WHAT THE EXERCISE ASKS:
Beginning at the top of the data below, restate every line word for word until the line containing "registers a and b." has been included, and omit the pictures.
● ● ● ● ● ● ●
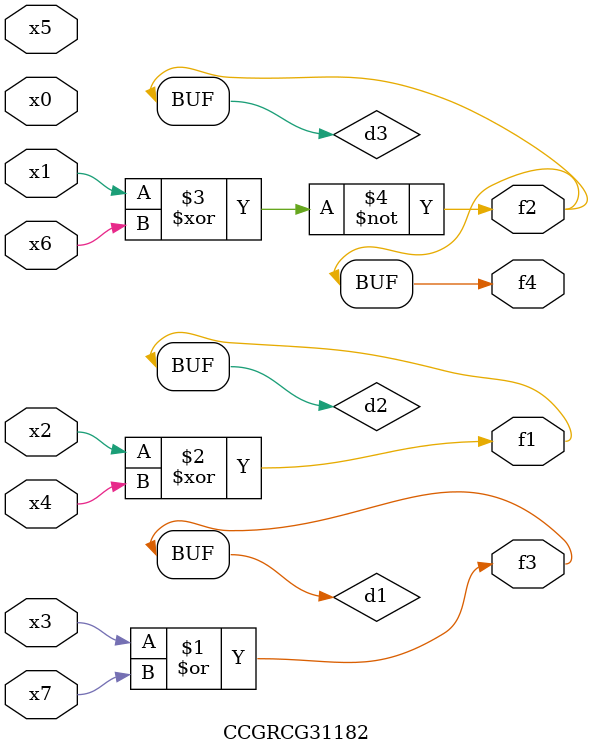
<source format=v>
module CCGRCG31182(
	input x0, x1, x2, x3, x4, x5, x6, x7,
	output f1, f2, f3, f4
);

	wire d1, d2, d3;

	or (d1, x3, x7);
	xor (d2, x2, x4);
	xnor (d3, x1, x6);
	assign f1 = d2;
	assign f2 = d3;
	assign f3 = d1;
	assign f4 = d3;
endmodule

</source>
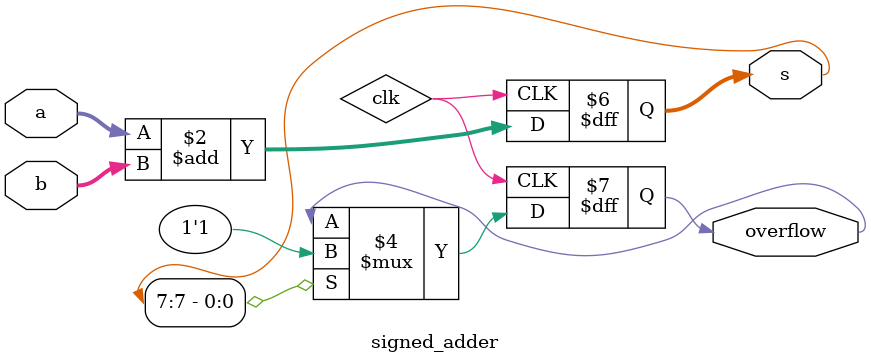
<source format=v>

module signed_adder(input [7:0] a,
    input [7:0] b,
    output [7:0] s,
    output overflow
); 

// The numbers a and b are added to the output s. 
// assign the occurence of the signed overflow of a and b to the output overflow.
// a signed overflow occurs if the most significant bits of a and b are low and the most significant bit of s is high
// a signed overflow may also occur if the most significant bits of a and b are high and the most significant bit of s is low


// The input a and b are left-justified in the input registers a and b. 
// The most significant bit of a and b is the bit that is shifted to the leftmost position in the output registers s and overflow.
// The bit of the output register s is shifted to the rightmost position in the output registers s and overflow. 
// The bit of the output register overflow is shifted to the rightmost position in the output registers s and overflow.

always @(posedge clk)
begin
  s <= a + b;
  if (s[7] == 1'b1)
    overflow <= 1;
end

endmodule

</source>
● ● ● ● ● ● ●
OUTPUT OF THE TASK:
<source format=v>
module CCGRCG31182(
	input x0, x1, x2, x3, x4, x5, x6, x7,
	output f1, f2, f3, f4
);

	wire d1, d2, d3;

	or (d1, x3, x7);
	xor (d2, x2, x4);
	xnor (d3, x1, x6);
	assign f1 = d2;
	assign f2 = d3;
	assign f3 = d1;
	assign f4 = d3;
endmodule

</source>
<source format=v>

module signed_adder(input [7:0] a,
    input [7:0] b,
    output [7:0] s,
    output overflow
); 

// The numbers a and b are added to the output s. 
// assign the occurence of the signed overflow of a and b to the output overflow.
// a signed overflow occurs if the most significant bits of a and b are low and the most significant bit of s is high
// a signed overflow may also occur if the most significant bits of a and b are high and the most significant bit of s is low


// The input a and b are left-justified in the input registers a and b. 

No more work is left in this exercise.